La solution par le recyclage de l'eau du lac de Guiers ?

L’autre constat à tirer de ce phénomène est que Dakar ne reçoit pas seulement les eaux de pluie. Elle reçoit également quelques 390.000 m3 d'eau venant du Lac de Guiers. Où va cette eau après son utilisation ? Dans la nappe bien sûr. Le Lac de Guiers qui dispose d'un plan d'eau de 390 millions de m3, alimente la capitale à hauteur de 30 % (environ 80.000 m3 d'eau par jour). Pour l'horizon 2015, les prévisions en matière d'accès à l'eau et en assainissement sont de 88 % des ménages de Dakar qui doivent disposer d'un branchement domiciliaire à l'eau potable contre 75,5 % en 2002. Ce qui signifie que toute cette eau qui arrive à Dakar doit être retraitée et réutilisée de façon permanente afin de stabiliser la nappe phréatique. Cela pourrait se faire par le biais de la mise en place de forage et de système de retraitement et de recyclage des eaux de ruissellement et des eaux domestiques. Envisager des propositions alternatives au plan Jaxaay Il me semble également important de ne pas limiter les actions au relogement des populations. Il faudrait également envisager des propositions alternatives de retour au terroir pour ceux qui veulent retourner dans leurs villages.
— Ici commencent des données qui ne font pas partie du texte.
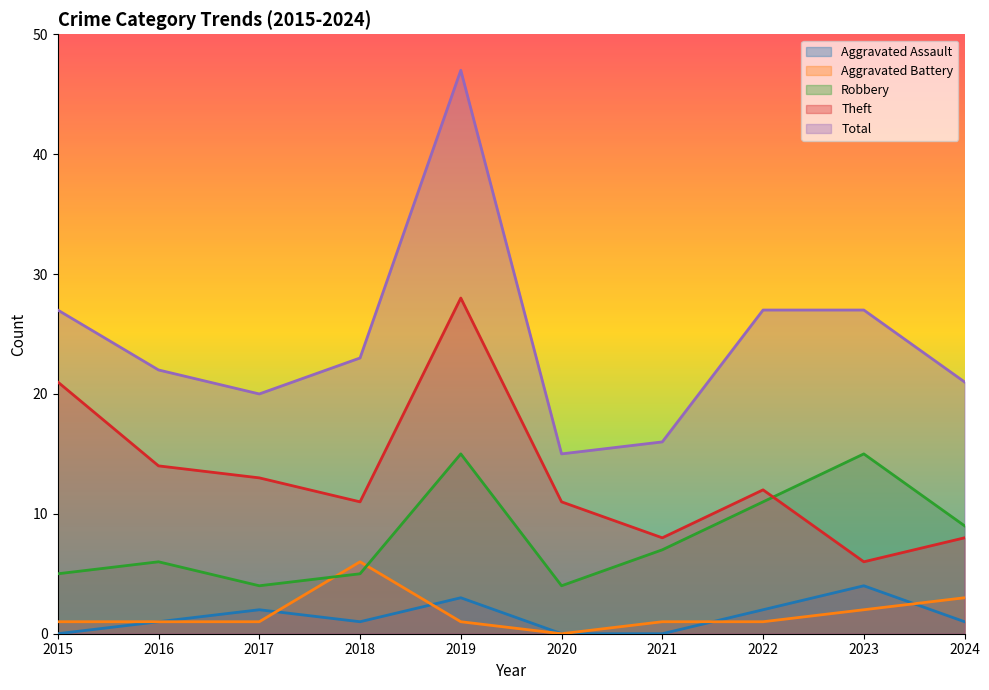

What is the value of the Theft point at the 4th from the left?

11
Une offre pourrait ainsi leur être faite de prendre un logement Jaxaay ou de regagner leur terroir moyennant des aménagements agricoles, l'offre de matériel agricole et la mise en place de bassins de rétention leur permettant de travailler toute l'année. Voilà quelques observations que m’inspire cette situation dont la solution sera trouvée de façon synergique avec des experts en environnement, en aménagement du territoire, en gestion des établissements humains. Il s'agit contribution à verser au débat qui interpelle tous les Sénégalais. Cette contribution ne manquera certainement pas de susciter les réactions auprès d’organisations aussi engagées dans ces problématiques que sont Wetlands International, l'Uicn, le Centre de suivi écologique de Dakar, l'Institut des Sciences de la terre, mais aussi les agences et autres directions de l'Urbanisme, de l'Aménagement du territoire, du Droit à la Ville, le Projet de stratégie de développement urbain du Grand Dakar, de l'Institut africain de gestion urbaine... Je demeure convaincu que leurs arguments seront d'un grand intérêt dans la résolution de ce phénomène. C'est à eux et à nous qui sommes les responsables mais aussi les victimes de cette situation, d'aider le chef de l’État à trouver la vraie solution.